Verklaart de verdachte hiervoor strafbaar.
Veroordeelt de verdachte tot een gevangenisstraf voor de duur van
24 maanden.
Wijst toe de vordering tot vergoeding van de door de benadeelde partij
[slachtoffer 1]geleden schade tot een bedrag van
€ 5.000, - bestaande uit immateriële schade, en veroordeelt de verdachte tot betaling van dit bedrag vermeerderd met de wettelijke rente over dit bedrag vanaf 31 december 2013 tot aan de dag der algehele voldoening, aan [slachtoffer 1], voornoemd, tegen behoorlijk bewijs van kwijting.
Veroordeelt de verdachte in de kosten door de benadeelde partij gemaakt, tot op heden begroot op nihil, en in de kosten ten behoeve van de tenuitvoerlegging alsnog te maken.
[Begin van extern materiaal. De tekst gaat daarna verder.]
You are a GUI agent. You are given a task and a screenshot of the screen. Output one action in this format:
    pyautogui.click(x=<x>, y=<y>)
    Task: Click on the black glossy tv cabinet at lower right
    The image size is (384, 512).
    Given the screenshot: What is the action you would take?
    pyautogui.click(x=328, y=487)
Legt de verdachte als schadevergoedingsmaatregel ten behoeve van slachtoffer [slachtoffer 1] de verplichting op tot betaling aan de Staat van een bedrag van
€ 5.000, - bij gebreke van betaling en verhaal te vervangen door zestig dagen gijzeling en bepaalt dat het te betalen bedrag wordt vermeerderd met de wettelijke rente vanaf 31 december 2013 tot aan de dag der algehele voldoening. De toepassing van de gijzeling heft de hiervoor opgelegde betalingsverplichting niet op.
Bepaalt dat betalingen aan de benadeelde partij in mindering strekken op de verplichting tot betaling aan de Staat en dat betalingen aan de Staat in mindering strekken op de verplichting tot betaling aan de benadeelde partij.
Samenstelling rechtbank en uitspraakdatum
Dit vonnis is gewezen door
mr. J.C. van den Bos, voorzitter,
mr. M.S. Neervoort en mr. G. Elst, rechters,
in tegenwoordigheid van de griffier, mr. D. Koppe,
en uitgesproken op de openbare terechtzitting van 1 mei 2025.